An Ab Initio Study of Molecular Hydrogen Interaction with SiC Nanotube-A Precursor to Hydrogen Storage

First principles calculations using both density functional theory (DFT) and hybrid density functional theory (HDFT) and the finite cluster approximation have been performed to study the adsorption of molecular hydrogen on three types of armchair (9, 9) silicon carbide nanotubes. The distances of molecular hydrogen from the outer wall of the nanotubes have been optimized using the B3LYP and PW91 functionals. For the PW91 functional, the carbon top site is the most preferred site for type 1 nanotube with adsorption energy of 1.134 kcal/mol, whereas the second hollow site is the most preferred site for type 2 with adsorption energy of 1.423 kcal/mol and the C-C bridge site for type 3 with adsorption energy of 1.265 kcal/mol.
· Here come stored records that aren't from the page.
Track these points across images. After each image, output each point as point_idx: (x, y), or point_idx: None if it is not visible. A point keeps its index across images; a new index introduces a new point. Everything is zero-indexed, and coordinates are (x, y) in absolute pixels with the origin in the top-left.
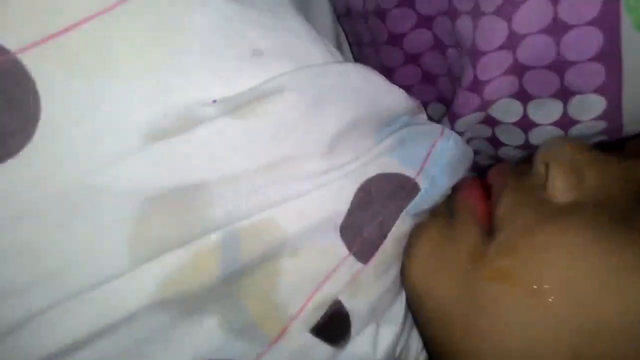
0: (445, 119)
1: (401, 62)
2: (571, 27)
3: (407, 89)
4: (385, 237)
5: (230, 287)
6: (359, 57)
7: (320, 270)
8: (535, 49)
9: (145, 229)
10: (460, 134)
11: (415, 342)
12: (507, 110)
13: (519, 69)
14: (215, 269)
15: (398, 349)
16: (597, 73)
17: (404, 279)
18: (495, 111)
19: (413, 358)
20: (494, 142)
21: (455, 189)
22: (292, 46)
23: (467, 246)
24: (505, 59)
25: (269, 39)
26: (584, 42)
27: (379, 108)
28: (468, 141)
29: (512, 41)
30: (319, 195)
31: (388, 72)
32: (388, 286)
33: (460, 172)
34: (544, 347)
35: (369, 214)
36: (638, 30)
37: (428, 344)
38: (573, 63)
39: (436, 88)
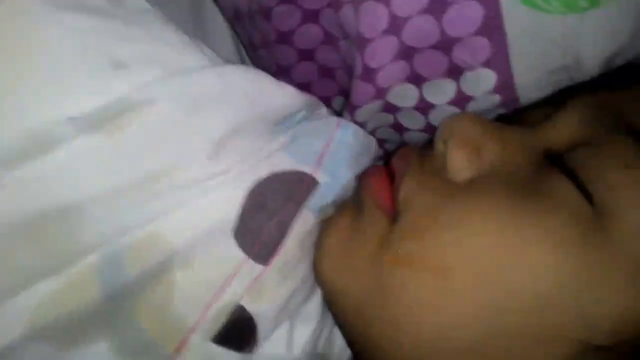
0: (346, 112)
1: (295, 59)
2: (450, 3)
3: (307, 86)
4: (284, 236)
5: (119, 307)
6: (254, 60)
7: (216, 278)
8: (420, 30)
9: (9, 261)
10: (363, 124)
11: (339, 339)
12: (404, 95)
13: (407, 53)
14: (95, 291)
15: (320, 346)
16: (483, 47)
17: (316, 275)
18: (393, 97)
19: (337, 355)
20: (398, 128)
21: (361, 179)
22: (161, 54)
23: (373, 235)
24: (392, 43)
25: (133, 50)
26: (465, 17)
27: (268, 108)
28: (373, 130)
29: (396, 25)
30: (205, 203)
31: (285, 71)
32: (298, 284)
33: (364, 163)
34: (457, 326)
35: (264, 215)
36: (519, 3)
37: (348, 340)
38: (458, 39)
39: (335, 82)
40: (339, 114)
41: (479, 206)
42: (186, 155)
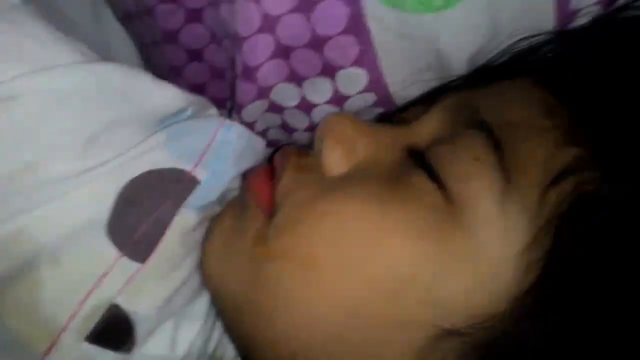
0: (234, 112)
1: (184, 60)
2: (317, 2)
3: (201, 87)
4: (162, 234)
5: None
6: (148, 61)
7: (87, 275)
8: (292, 28)
9: None
10: (252, 125)
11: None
12: (286, 95)
13: (284, 51)
14: None
15: (211, 348)
16: (351, 46)
17: (202, 274)
18: (276, 97)
19: (232, 355)
20: (286, 128)
21: (245, 178)
22: (28, 50)
23: (252, 232)
24: (267, 42)
25: None
26: (332, 16)
27: (146, 106)
28: (264, 132)
29: (269, 23)
30: (73, 199)
31: (177, 72)
32: (180, 284)
33: (248, 162)
34: (323, 318)
35: (140, 212)
36: (380, 2)
37: (233, 340)
38: (328, 38)
39: (227, 82)
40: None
41: (348, 199)
42: (53, 151)
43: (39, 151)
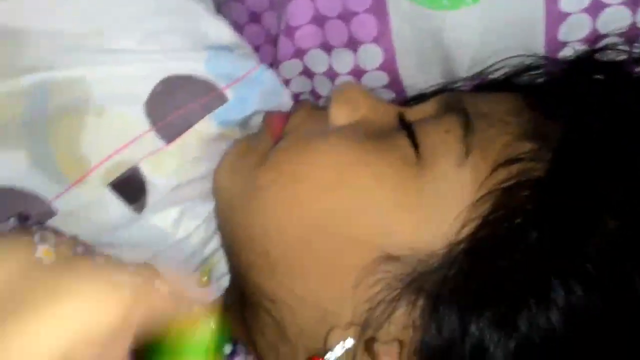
0: (274, 68)
1: (245, 19)
2: None
3: (255, 49)
4: (189, 127)
5: (37, 132)
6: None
7: (121, 134)
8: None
9: None
10: (286, 83)
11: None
12: (317, 61)
13: (320, 19)
14: (19, 112)
15: (206, 251)
16: (372, 24)
17: (212, 185)
18: (309, 62)
19: (224, 271)
20: (315, 95)
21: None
22: None
23: (259, 152)
24: (309, 7)
25: None
26: None
27: (201, 30)
28: (297, 95)
29: None
30: (127, 70)
31: (238, 29)
32: (193, 177)
33: (272, 104)
34: (293, 224)
35: (173, 103)
36: None
37: (225, 250)
38: (355, 13)
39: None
40: None
41: (339, 140)
42: (119, 29)
43: (109, 24)
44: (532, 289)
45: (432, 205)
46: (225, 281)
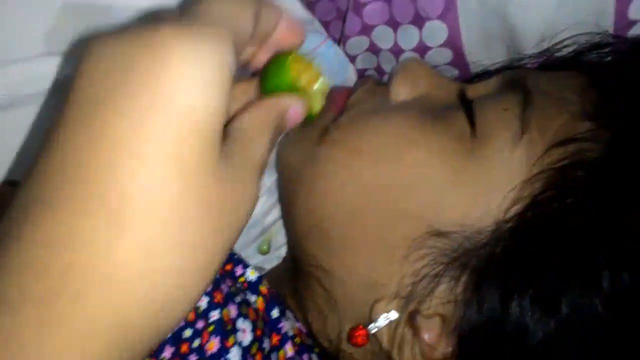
0: (341, 44)
1: None
2: None
3: (325, 25)
4: None
5: None
6: None
7: None
8: None
9: None
10: (353, 59)
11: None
12: (383, 37)
13: None
14: None
15: (266, 221)
16: (439, 0)
17: (275, 156)
18: (376, 38)
19: (282, 242)
20: (380, 71)
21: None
22: None
23: (322, 125)
24: None
25: None
26: None
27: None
28: (362, 72)
29: None
30: None
31: (309, 5)
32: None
33: (337, 79)
34: (348, 195)
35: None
36: None
37: (283, 211)
38: None
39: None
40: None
41: (399, 116)
42: None
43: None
44: (578, 271)
45: (485, 183)
46: (283, 251)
The corresponding optimized distances of the hydrogen molecule are 3.1 angstrom, 2.7 angstrom and 2.9 angstrom. For the B3LYP functional, the C-Si normal bridge site has been found to be the most preferred adsorption site in case of type 1 with adsorption energy of 0.277 kcal/mol while the C-C bridge site is the most preferred site for type 2 and type 3 nanotubes with adsorption energies of 0.303 kcal/mol. The corresponding optimized distances of the hydrogen molecule are 3.3 angstrom, 3.1 angstrom, and 3.1 angstrom. Thus, the adsorption energies using the PW91 functional are found to be consistently higher than those using the B3LYP functional; however, the adsorption distances using the B3LYP functional are normally higher than the corresponding distances using the PW91 functional. This clearly indicates the different nature of the exchange-correlation functionals inherent in PW91 and B3LYP, given that PW91 is a pure DFT functional and B3LYP is a HDFT functional. Current studies indicate that silicon carbide nanotubes can possibly be used as a proper media for hydrogen storage at ambient conditions.